Portfolio website improvements

Connecting website and file repository

First, let’s make sure it’s easy for people to go from your portfolio website (the github.io location) to your file repository (the github.com location) and back. To that end, open the _quarto.yml file. At the bottom, it says URL-TO-THIS-REPOSITORY-HERE. Replace that with the URL to your Github repository. As an example, for the MADA course, the URL one would put in there is https://github.com/andreashandel/MADAcourse (while the website lives at https://andreashandel.github.io/MADAcourse/).

Once you done that, when people now are on your website, they can click on the Github icon in the top right corner and be taken to your file repository. Try to make sure it works by rebuilding your website and pushing to Github. It might take a minute or so and you might need to hit refresh before it shows up on the website.

Now, let’s connect the two in reverse. Open Readme.md and update the text. This is what people see when they come to your github repository for your portfolio (as opposed to the website). I recommend adding a little bit of text and a link pointing users to the actual website. You can look at the Readme.md for this course as an example. Edit yours as you want.

You might also want to point to your website in the top right area of your repository on Github.com. If you go to your repository on GitHub, you should see an About section in the top right. If you click on the gear symbol, there is a field in which you can enter the URL for your website (the github.io location). It might already show as pre-populated, but you have to actually manually enter it before it will show. You can again see how that looks on the repository for this course.

With this, it is easy for anyone (including yourself) to quickly switch between the website and the file repository.

Adding more content

You’ve added most “products” you generated as part of htis class to the portfolio website. If you have created other noteworthy products, either as part of this course or outside, feel free to add them to your website. By now you should know how to do that. For instance, if you want to add your project, either now or once its done, feel free to do so. It probably doesn’t make sense to put the whole project content inside the portfolio. Instead, take the main product (e.g., the manuscript file), render it to html, and add it to the website. Or create a new project.qmd file where you briefly describe what you did and show a few highlights, and then provide a link to your main project repository for those interested in looking at the whole thing.

Cleanup and Styling

At this point, it might be worth revisiting your already posted pages and making sure everything looks as nice and professional as possible.

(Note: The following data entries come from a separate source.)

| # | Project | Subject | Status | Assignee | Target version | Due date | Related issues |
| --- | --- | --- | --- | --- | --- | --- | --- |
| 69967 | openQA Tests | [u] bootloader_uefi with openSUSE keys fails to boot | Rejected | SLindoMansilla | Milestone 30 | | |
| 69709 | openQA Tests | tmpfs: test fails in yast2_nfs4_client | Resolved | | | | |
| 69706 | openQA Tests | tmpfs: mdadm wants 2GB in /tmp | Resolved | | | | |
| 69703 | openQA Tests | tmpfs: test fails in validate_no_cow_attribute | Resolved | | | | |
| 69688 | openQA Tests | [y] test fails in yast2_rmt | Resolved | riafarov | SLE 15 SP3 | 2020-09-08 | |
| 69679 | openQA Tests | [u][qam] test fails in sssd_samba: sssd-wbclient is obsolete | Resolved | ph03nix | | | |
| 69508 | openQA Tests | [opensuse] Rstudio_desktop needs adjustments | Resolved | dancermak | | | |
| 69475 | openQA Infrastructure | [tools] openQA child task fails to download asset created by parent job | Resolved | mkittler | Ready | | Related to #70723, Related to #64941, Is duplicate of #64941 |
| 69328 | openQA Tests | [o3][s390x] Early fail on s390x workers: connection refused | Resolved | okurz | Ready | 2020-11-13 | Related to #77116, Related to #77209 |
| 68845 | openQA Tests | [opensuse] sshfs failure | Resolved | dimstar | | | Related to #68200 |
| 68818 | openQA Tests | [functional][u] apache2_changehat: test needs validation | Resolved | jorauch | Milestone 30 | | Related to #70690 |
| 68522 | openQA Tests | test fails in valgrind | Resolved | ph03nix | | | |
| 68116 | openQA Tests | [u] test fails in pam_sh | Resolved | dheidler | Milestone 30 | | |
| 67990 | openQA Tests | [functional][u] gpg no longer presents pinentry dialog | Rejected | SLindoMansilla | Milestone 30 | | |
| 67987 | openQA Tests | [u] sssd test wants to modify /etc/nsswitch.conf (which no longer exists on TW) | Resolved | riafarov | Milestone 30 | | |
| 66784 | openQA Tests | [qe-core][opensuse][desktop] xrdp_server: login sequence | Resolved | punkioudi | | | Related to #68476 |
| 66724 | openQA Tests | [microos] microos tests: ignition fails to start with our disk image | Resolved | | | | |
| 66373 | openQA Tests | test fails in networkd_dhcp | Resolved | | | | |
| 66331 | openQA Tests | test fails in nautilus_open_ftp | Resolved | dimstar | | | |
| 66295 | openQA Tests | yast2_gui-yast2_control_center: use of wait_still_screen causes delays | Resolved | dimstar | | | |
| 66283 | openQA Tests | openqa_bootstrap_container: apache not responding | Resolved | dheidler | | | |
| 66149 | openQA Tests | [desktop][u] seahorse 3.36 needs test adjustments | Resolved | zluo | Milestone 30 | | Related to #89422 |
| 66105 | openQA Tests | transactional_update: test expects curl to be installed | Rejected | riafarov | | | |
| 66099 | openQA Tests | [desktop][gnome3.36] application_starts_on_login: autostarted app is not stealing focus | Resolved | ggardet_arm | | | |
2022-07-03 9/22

While the way we built the website has only limited ways of styling things (unless you want to start changing CSS and HTML code), you can still customize some. Feel free to play around and customize the look. You can find a good bit of information in the Quarto documentation. If you look into the repository for the MADA course, you will also see that I’m using my own CSS file (called MADAstyle.scss). SCSS/CSS lets you style websites. It’s not hard to write CSS code, but it is its own thing. I usually just search online to find what I’m looking for 😁. You certainly don’t have to, but if you want to further customize the look of your website, you can add your own CSS file and style it how you like.

More Comments

Future employers really do look at portfolios like this, so being able to showcase something nice and polished is useful. It is also part of having a good online presence. I think for (future) professionals like yourself, a solid online presence is vital. I have in the past discussed this with our grad students in another class, if you want to see my thoughts on that, you can check out my presentation on building your brand – which is of course made with R Markdown and posted to a Quarto based website 😄.